** begin SOURCE MATERIAL **

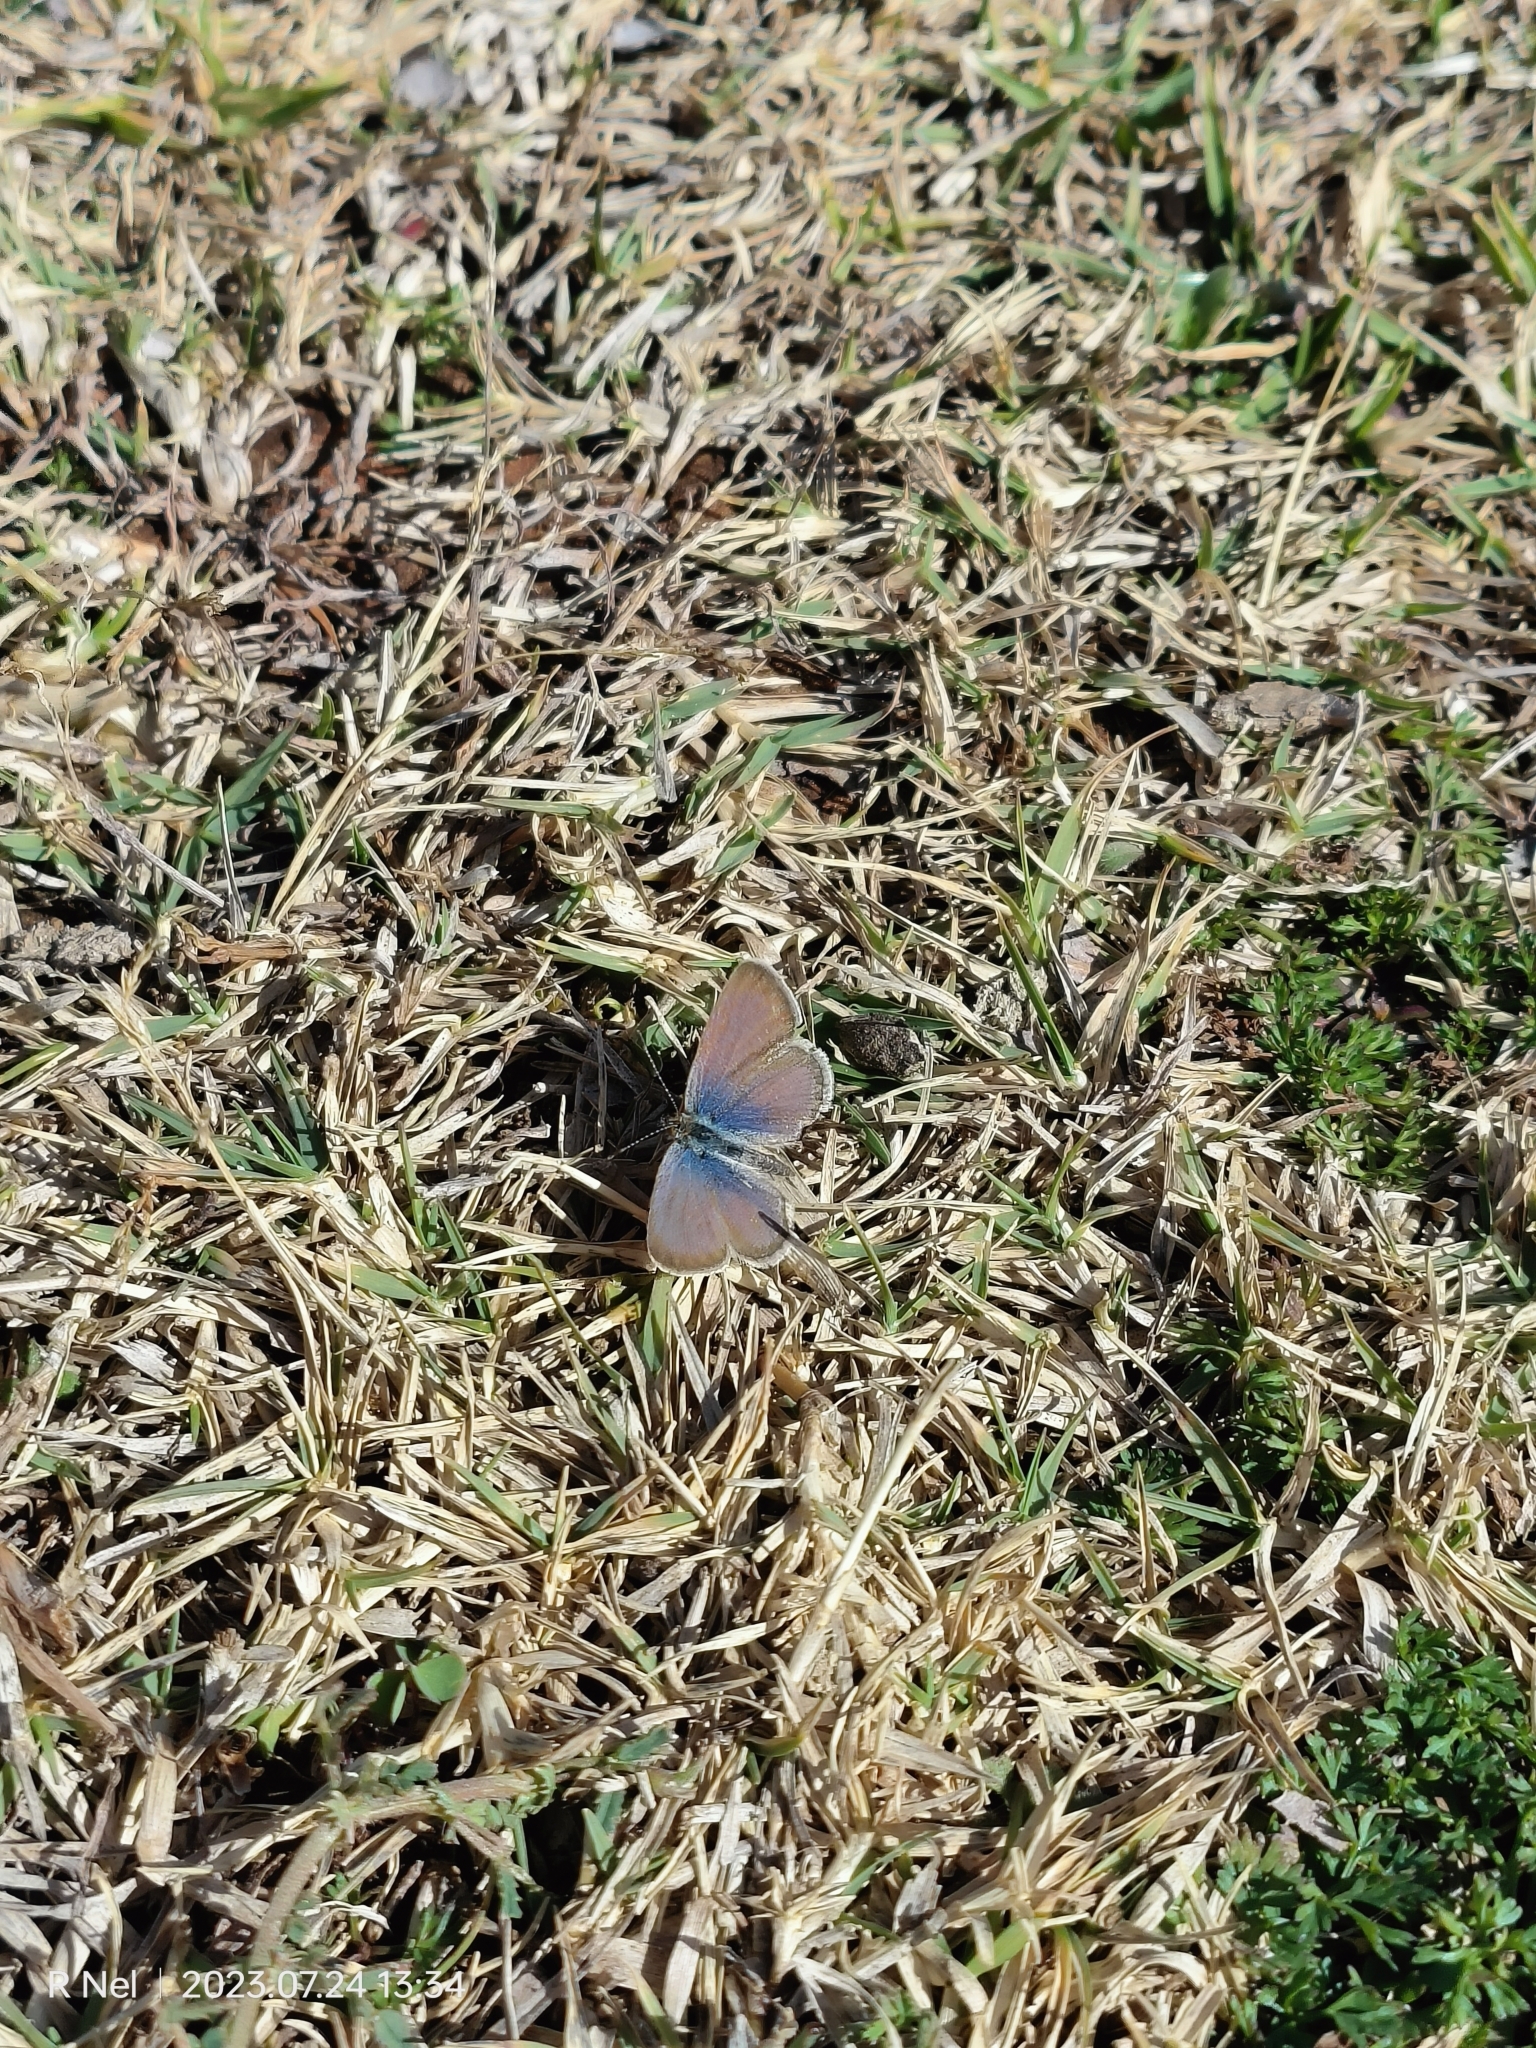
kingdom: Animalia
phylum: Arthropoda
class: Insecta
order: Lepidoptera
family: Lycaenidae
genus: Zizeeria
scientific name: Zizeeria knysna
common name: African grass blue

** end SOURCE MATERIAL **

# TASK STATEMENT
Print verbatim every line from the one containing "phylum: Arthropoda" through the last line of the rows, with both of those lines included.

# THE SOLUTION
phylum: Arthropoda
class: Insecta
order: Lepidoptera
family: Lycaenidae
genus: Zizeeria
scientific name: Zizeeria knysna
common name: African grass blue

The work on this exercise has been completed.